* [作業内容]
a) あけびについての本文のうち、「狭野方は実にならずとも花のみに 咲きて見えこそ恋の慰に(10・1928)」を含む語句で始まり「酸が含まれ注意が必要である。」で終わる部分を、「朝廷」を「宮廷」に置き換えて書き直してください。
b) あけびについての本文について、次の問いに答えてください。
(i) あけびの茎が生薬として使われるときの薬名は何ですか？
(ii) 朝廷は、開いた実の代わりに何を望みましたか？
(iii) 関木通に含まれ、腎臓障害を起こす物質は何ですか？

──────── 本文 ────────

狭野方は実にならずとも花のみに 咲きて見えこそ恋の慰に(10・1928)
さのかたは実らずとも花だ けさは咲いた姿を見せてほしいものです。恋に苦しむ心の慰めに。
狭野方(さのかた):あけび、つる性の落葉樹で雌雄同株でしかも雌雄異花。実が熟すると口が開いたようになりこれから「開け実」となり変化し「あけび」となった。
茎の部分が生薬として使用され薬名は木通。実の種を包むゼリー状のところに甘みがある。種からは食用油を採取することもできるが最近ではあまり聞かない。
果実の皮は大人が好む苦味があり、茎、実、種とも有効利用できる果物である。
アケビ科の実は古来から朝廷への献上物とされたいたら朝廷は開いた実を嫌い熟していないものかアケビ科ムベ属のムベ(郁子)を望んだ。
アケビの茎には利尿作用と抗炎症作用がある、中国ではアケビとは別の種属である関木通(ウマノスズクサ属)を木通と称して販売しているところもあるそうですがこれには腎臓障害を起こすアリストロキア酸が含まれ注意が必要である。
ところで上の歌の返歌は
狭野方は実になりにしを今わらに春雨降りて花咲かめやも(10・1929)
今さら春雨が降って花が咲くことなどありましょうか。
である。
紫色の果皮は美しい女性に似合うのかもしれない着こなせばしっとりとした雰囲気が醸し出されるかも
アケビのつるで編んだ籠に花を摘み、お茶をいただき季節を楽しむのも和むものです。

──────── 表示データ ────────

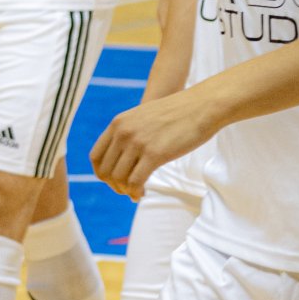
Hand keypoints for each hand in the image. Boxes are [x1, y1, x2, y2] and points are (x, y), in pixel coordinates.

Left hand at [91, 91, 218, 199]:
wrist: (202, 106)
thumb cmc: (178, 113)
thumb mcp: (144, 116)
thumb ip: (130, 132)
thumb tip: (124, 156)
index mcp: (119, 122)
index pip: (96, 156)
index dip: (102, 174)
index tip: (115, 181)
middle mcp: (124, 132)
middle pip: (105, 171)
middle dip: (114, 186)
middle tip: (127, 191)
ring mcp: (138, 143)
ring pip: (119, 179)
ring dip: (125, 191)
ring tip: (136, 193)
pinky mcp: (155, 154)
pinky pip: (135, 183)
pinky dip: (135, 193)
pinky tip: (141, 194)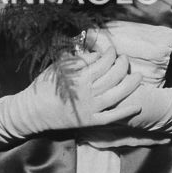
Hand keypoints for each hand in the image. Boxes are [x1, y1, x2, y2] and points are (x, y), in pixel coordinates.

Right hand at [13, 38, 142, 133]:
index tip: (113, 51)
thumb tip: (96, 54)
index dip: (110, 55)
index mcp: (79, 78)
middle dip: (122, 65)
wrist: (33, 112)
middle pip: (113, 77)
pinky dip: (125, 112)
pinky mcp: (91, 121)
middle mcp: (87, 93)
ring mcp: (90, 108)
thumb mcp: (58, 68)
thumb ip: (78, 61)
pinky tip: (136, 106)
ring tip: (138, 77)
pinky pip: (112, 117)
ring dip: (130, 85)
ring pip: (117, 95)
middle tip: (125, 60)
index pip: (102, 63)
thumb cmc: (44, 87)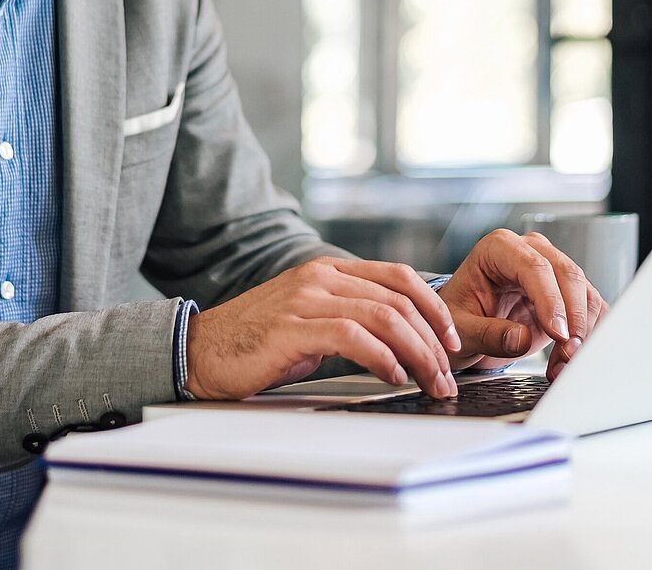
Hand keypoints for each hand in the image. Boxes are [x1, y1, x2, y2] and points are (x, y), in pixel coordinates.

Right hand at [185, 258, 461, 399]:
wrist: (199, 352)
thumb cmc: (255, 344)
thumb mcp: (310, 320)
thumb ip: (350, 318)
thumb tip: (400, 340)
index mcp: (328, 270)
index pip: (399, 277)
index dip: (434, 307)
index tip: (451, 339)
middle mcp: (319, 277)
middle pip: (399, 300)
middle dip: (433, 341)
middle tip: (447, 374)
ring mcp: (305, 299)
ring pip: (383, 317)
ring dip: (417, 354)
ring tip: (429, 381)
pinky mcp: (292, 328)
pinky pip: (353, 337)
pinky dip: (383, 358)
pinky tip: (393, 376)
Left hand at [439, 229, 608, 379]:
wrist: (466, 326)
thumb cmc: (459, 317)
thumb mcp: (461, 329)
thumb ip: (488, 333)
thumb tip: (521, 338)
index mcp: (499, 248)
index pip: (534, 267)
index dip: (550, 300)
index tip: (558, 333)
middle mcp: (531, 251)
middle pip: (567, 275)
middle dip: (573, 318)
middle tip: (569, 352)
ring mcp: (553, 269)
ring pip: (585, 292)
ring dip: (583, 330)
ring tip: (566, 363)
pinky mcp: (567, 293)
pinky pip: (590, 309)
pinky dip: (588, 335)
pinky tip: (571, 358)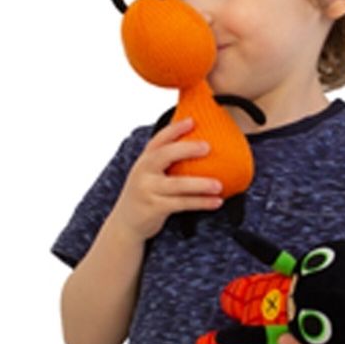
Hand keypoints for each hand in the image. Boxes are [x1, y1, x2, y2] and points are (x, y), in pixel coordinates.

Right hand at [112, 117, 222, 239]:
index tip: (192, 120)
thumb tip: (202, 145)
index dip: (175, 129)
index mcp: (145, 159)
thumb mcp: (150, 173)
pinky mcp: (154, 207)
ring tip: (219, 184)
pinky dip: (201, 202)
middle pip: (165, 155)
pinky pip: (182, 204)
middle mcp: (144, 171)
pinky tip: (216, 201)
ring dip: (200, 184)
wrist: (125, 223)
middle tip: (208, 147)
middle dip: (187, 149)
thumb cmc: (145, 193)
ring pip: (177, 185)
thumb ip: (166, 161)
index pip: (159, 139)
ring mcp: (148, 190)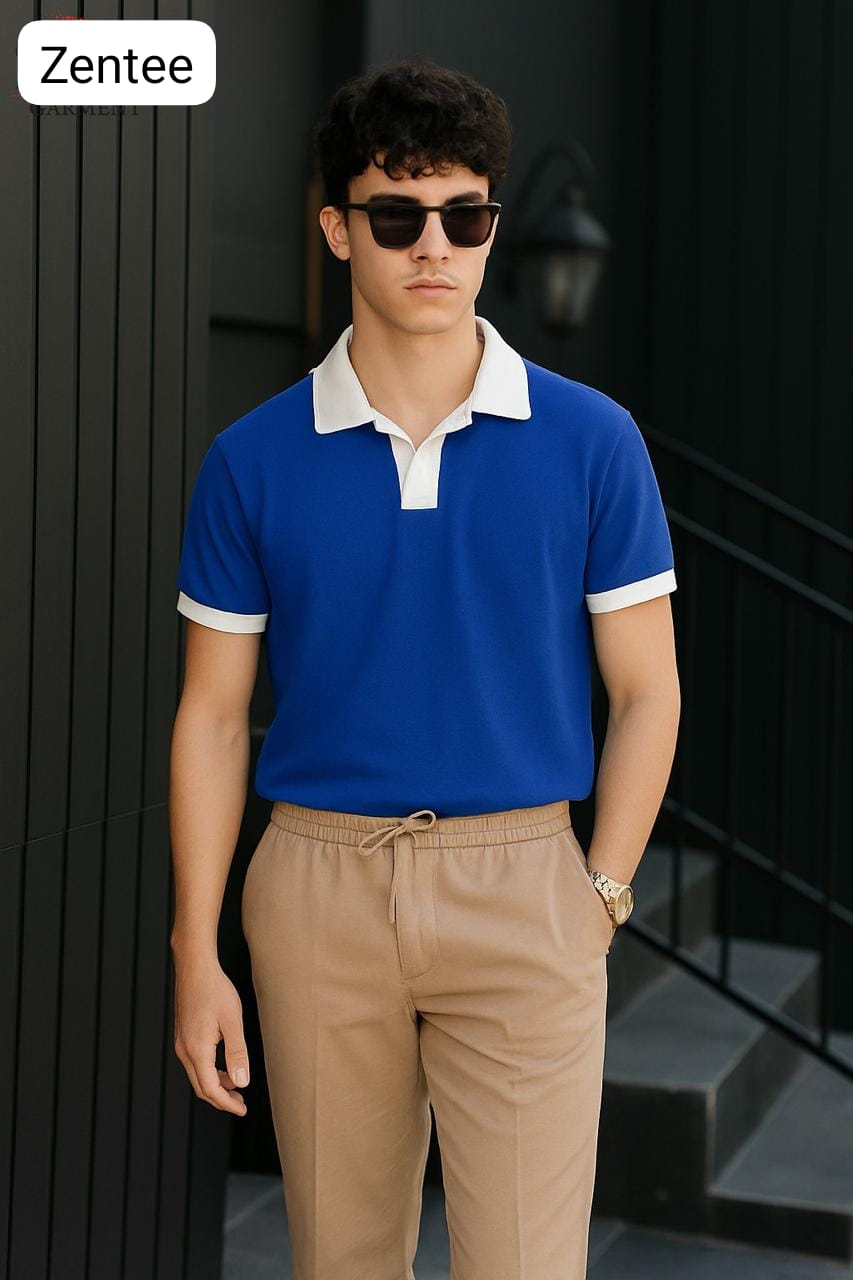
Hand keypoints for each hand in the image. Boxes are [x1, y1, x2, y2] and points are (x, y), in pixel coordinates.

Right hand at [172, 955, 249, 1115]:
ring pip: (198, 1076)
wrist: (195, 968)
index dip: (226, 1103)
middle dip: (221, 1098)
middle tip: (241, 1103)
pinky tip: (225, 1067)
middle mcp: (185, 1050)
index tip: (242, 1109)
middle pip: (201, 1087)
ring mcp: (182, 1043)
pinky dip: (210, 1072)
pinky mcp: (184, 1036)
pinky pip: (196, 1063)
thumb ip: (237, 1053)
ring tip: (236, 1086)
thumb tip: (242, 1082)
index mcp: (197, 1050)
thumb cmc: (215, 990)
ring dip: (216, 1085)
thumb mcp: (232, 1021)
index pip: (210, 1089)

────────

* [作業結果]
a)
狭野方は実にならずとも花のみに 咲きて見えこそ恋の慰に(10・1928)
さのかたは実らずとも花だ けさは咲いた姿を見せてほしいものです。恋に苦しむ心の慰めに。
狭野方(さのかた):あけび、つる性の落葉樹で雌雄同株でしかも雌雄異花。実が熟すると口が開いたようになりこれから「開け実」となり変化し「あけび」となった。
茎の部分が生薬として使用され薬名は木通。実の種を包むゼリー状のところに甘みがある。種からは食用油を採取することもできるが最近ではあまり聞かない。
果実の皮は大人が好む苦味があり、茎、実、種とも有効利用できる果物である。
アケビ科の実は古来から宮廷への献上物とされたいたら宮廷は開いた実を嫌い熟していないものかアケビ科ムベ属のムベ(郁子)を望んだ。
アケビの茎には利尿作用と抗炎症作用がある、中国ではアケビとは別の種属である関木通(ウマノスズクサ属)を木通と称して販売しているところもあるそうですがこれには腎臓障害を起こすアリストロキア酸が含まれ注意が必要である。

b)
(i) 木通
(ii) 熟していないもの、またはアケビ科ムベ属のムベ（郁子）
(iii) アリストロキア酸